DAYTONA BEACH, Fla. —There is new information on the South Carolina mother who drove her minivan full of children into the ocean in Daytona Beach.
Myrtle Beach television stations are reporting Ebony Wilkerson filed a sexual assault report against her husband six days ago. He was not arrested.
The Post and Courier in Charleston also reports Wilkerson was involved in a deadly crash in Palm Beach County in 2007. She was cited for improperly changing lanes on Interstate 95, causing another driver to crash.
The 32-year-old mother has been undergoing mental health exams after Tuesday's incident.
On Thursday, police said Wilkerson did not meet the requirements to be hospitalized under the Baker Act when they stopped her two hours before she drove into the ocean. Police now say that if they had known Wilkerson's family wanted her hospitalized, things may have turned out differently.
"The complaint is she's been a little off lately, she's been a victim of domestic abuse," said Daytona Beach Police Chief Mike Chitwood.

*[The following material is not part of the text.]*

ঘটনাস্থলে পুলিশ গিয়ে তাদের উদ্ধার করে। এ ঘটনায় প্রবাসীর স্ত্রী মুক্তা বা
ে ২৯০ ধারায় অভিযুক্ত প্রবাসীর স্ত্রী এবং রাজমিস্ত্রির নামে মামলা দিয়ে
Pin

Wilkerson's sister, Jessica Harrell, told police she tried to convince her sister to stay with them, but Wilkerson refused and left the home on Bishop Butts Circle against the family's wishes. Harrell called 911.
"She's talking about Jesus and that there are demons in my house and that I'm trying to control her, but I'm trying to keep them safe," Harrell said on the 911 call.
Harrell mentioned to the 911 operator that family had tried and failed to hospitalize Wilkerson Monday for mental health care, but the officers who stopped Wilkerson's black van didn't know that and when they called Harrell, she didn't mention it.
"Had we had that piece of information that the family wanted her Baker Acted or wanted her to voluntarily Baker Act herself that may have had a different spin on it," Chitwood said.
It is not known if Wilkerson has told investigators why she drove into the ocean.
Her three children, who were in the minivan, were rescued. They remain in the custody of Florida Department of Children and Families. Once a background check is completed, officials expect to release the children to family members in the Central Florida region.